Your assignment —
Filter the listing down to the lines containing the word "эшли".

Excerpted data —
--------------------------------------------------
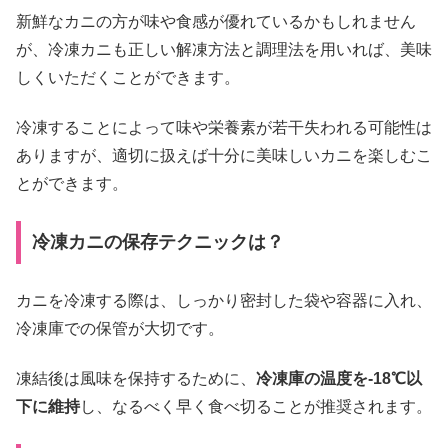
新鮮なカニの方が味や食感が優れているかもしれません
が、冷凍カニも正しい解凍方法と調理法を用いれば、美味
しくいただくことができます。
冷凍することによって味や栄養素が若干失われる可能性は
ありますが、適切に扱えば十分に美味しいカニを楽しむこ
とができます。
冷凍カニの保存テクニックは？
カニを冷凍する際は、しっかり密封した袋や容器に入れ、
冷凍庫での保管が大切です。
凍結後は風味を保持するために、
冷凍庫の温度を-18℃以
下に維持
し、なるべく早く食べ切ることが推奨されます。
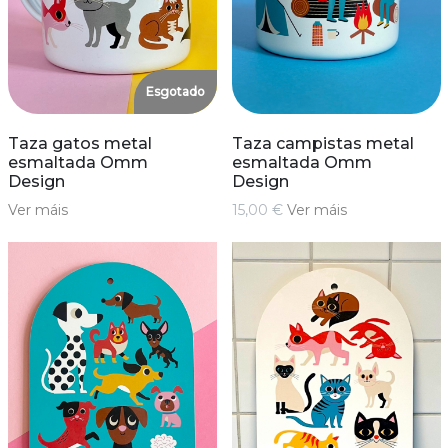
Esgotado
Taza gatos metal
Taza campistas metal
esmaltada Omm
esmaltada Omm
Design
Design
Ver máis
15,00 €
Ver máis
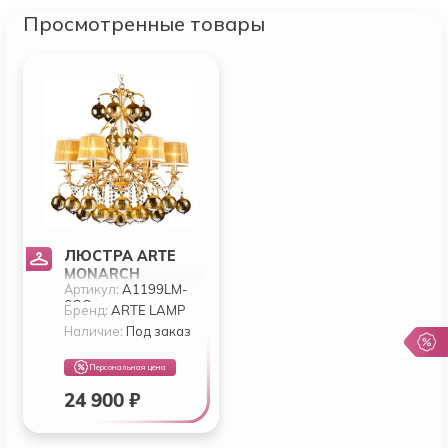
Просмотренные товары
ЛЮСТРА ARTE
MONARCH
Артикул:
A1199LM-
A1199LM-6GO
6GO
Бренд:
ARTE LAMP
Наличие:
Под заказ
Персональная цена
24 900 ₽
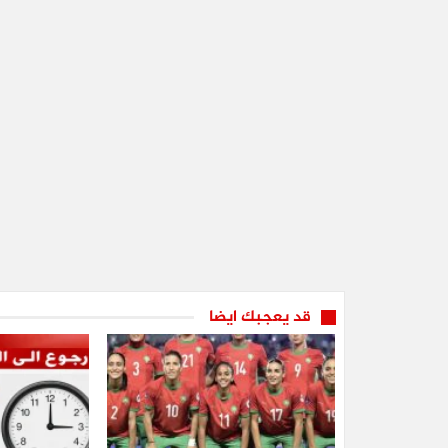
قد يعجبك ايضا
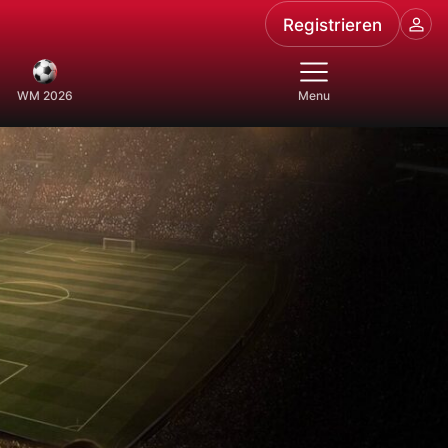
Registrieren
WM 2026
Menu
--------------------------------------------------
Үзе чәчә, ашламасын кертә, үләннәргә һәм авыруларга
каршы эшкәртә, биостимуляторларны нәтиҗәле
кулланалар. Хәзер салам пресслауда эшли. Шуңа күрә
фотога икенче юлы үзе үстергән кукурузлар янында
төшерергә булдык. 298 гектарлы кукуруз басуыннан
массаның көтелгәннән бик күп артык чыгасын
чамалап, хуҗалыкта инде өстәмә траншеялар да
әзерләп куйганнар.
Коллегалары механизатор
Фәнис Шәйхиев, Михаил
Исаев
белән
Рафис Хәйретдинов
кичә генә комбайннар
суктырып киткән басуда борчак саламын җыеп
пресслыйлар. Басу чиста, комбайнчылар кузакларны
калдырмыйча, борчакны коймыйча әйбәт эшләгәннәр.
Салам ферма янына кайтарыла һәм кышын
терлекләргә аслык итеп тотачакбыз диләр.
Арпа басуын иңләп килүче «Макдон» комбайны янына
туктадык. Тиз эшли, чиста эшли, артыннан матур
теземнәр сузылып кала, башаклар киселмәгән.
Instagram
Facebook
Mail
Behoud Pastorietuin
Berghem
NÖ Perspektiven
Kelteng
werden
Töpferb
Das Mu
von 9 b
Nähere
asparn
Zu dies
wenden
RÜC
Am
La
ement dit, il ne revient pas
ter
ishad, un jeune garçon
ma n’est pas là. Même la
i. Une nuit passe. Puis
--------------------------------------------------
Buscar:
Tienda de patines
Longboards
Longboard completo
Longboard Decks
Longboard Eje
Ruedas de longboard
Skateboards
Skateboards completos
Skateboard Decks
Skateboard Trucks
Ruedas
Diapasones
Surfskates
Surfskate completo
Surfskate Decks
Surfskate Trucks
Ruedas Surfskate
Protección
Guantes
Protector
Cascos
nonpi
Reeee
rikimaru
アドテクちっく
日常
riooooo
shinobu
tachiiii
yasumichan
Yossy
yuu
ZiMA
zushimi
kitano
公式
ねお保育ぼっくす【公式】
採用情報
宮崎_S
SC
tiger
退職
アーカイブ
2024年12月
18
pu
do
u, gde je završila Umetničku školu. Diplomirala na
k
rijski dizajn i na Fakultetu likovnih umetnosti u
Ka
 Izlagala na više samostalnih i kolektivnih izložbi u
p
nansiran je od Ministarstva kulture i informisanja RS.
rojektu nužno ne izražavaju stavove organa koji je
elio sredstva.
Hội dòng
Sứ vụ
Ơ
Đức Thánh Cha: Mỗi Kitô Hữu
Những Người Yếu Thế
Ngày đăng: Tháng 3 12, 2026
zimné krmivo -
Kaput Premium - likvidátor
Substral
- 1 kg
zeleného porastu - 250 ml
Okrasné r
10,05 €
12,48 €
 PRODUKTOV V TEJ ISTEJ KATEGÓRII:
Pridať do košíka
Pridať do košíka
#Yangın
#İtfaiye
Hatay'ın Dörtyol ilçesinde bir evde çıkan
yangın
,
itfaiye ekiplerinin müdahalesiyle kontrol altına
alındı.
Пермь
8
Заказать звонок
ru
--------------------------------------------------
Answer area —
кулланалар. Хәзер салам пресслауда эшли. Шуңа күрә
туктадык. Тиз эшли, чиста эшли, артыннан матур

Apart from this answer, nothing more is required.